J.W. Verret, a George Mason University law professor who served on President Donald Trump’s transition team, is calling on Congress to initiate impeachment proceedings in the wake of special counsel Robert Mueller’s report.
“This is serious stuff,” Verret told CNN’s Don Lemon in an interview Tuesday. “The Mueller report I think is something you can’t look away from. I mean you have to admit it: The emperor has no clothes.”
Verret, a lifelong Republican, was deputy director of economic policy on Trump’s presidential transition team beginning in August 2016. He quit after just two months, he wrote in an op-ed published Tuesday in The Atlantic, citing concerns over Trump’s views on immigration, financial regulation and Russia.
Over time, his view of Trump evolved from distasteful to disastrous.
“The Mueller report was that tipping point for me,” Verret wrote, “and it should be for Republican and independent voters, and for Republicans in Congress.”
Like Hillary Clinton and several other high-profile Democrats, Verret said he believes Mueller stopped short of charging Trump with a crime solely because of a Justice Department policy that prohibits indicting a sitting president.
“Depending on how you count, roughly a dozen separate instances of obstruction of justice are contained in the Mueller report,” Verret wrote. “The president dangled pardons in front of witnesses to encourage them to lie to the special counsel, and directly ordered people to lie to throw the special counsel off the scent.”
He continued: “This elaborate pattern of obstruction may have successfully impeded the Mueller investigation from uncovering a conspiracy to commit more serious crimes. At a minimum, there’s enough here to get the impeachment process started.”

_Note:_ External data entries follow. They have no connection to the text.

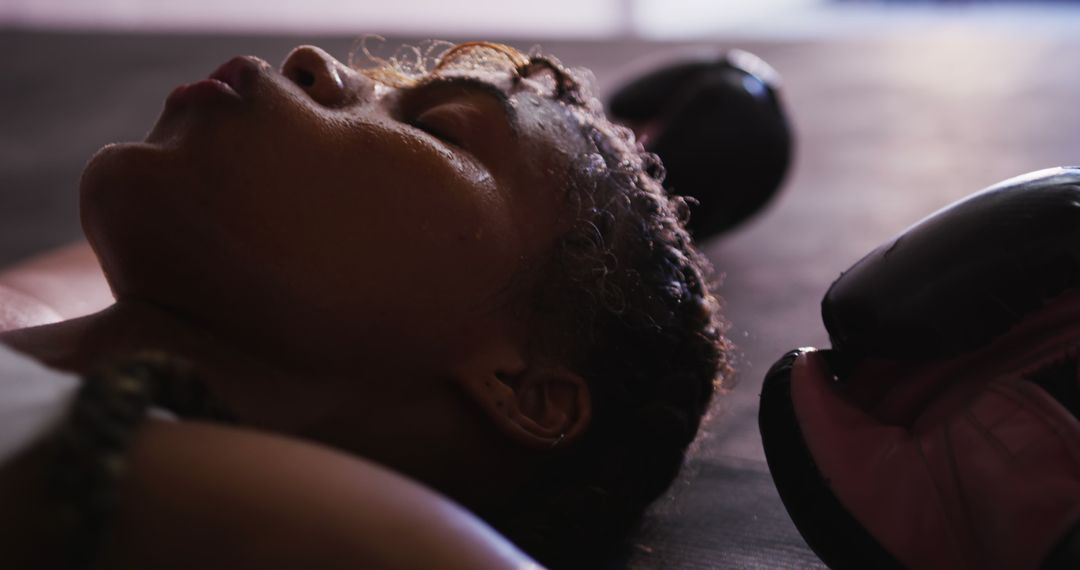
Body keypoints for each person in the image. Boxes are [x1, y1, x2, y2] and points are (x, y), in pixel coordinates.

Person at [0, 41, 728, 569]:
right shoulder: (24, 325)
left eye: (436, 128)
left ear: (523, 389)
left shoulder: (330, 525)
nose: (314, 61)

Verret first called for Trump’s impeachment in a series of tweets on Saturday. He continued to argue the severity of Trump’s apparent misconduct in a statement issued Tuesday by Checks & Balances, a group of conservative and libertarian attorneys that also includes George Conway, husband of senior White House adviser Kellyanne Conway.
“We believe the framers of the Constitution would have viewed the totality of this conduct as evidence of high crimes and misdemeanors,” the group said in the statement. “Accordingly, Congress, which carries its own constitutional oversight responsibilities, should conduct further investigation.”
In his interview with CNN on Tuesday, Verret implored his fellow Republicans to take a stand and start asking “serious questions.”
“The first brave thing Republicans in Congress should do, and I admire a lot of them up there, is just start to ask serious questions at the hearings,” Verret said. “It doesn’t mean you have to admit guilt. But the pure sort of block and tackle for the president just to show loyalty on TV when he watches it later ― that’s got to stop.”
House Speaker Nancy Pelosi (D-Calif.), drawing outrage from some members of her party, has resisted calls to initiate impeachment proceedings, warning those efforts could further divide the country without first investigating further.
“As you know, last Thursday’s release of the redacted Mueller Report has caused a public outcry for truth and accountability,” Pelosi wrote in a letter to her colleagues Monday. “While our views range from proceeding to investigate the finding of the Mueller report or proceeding directly to impeachment, we all firmly agree that we should proceed down a path of finding the truth.”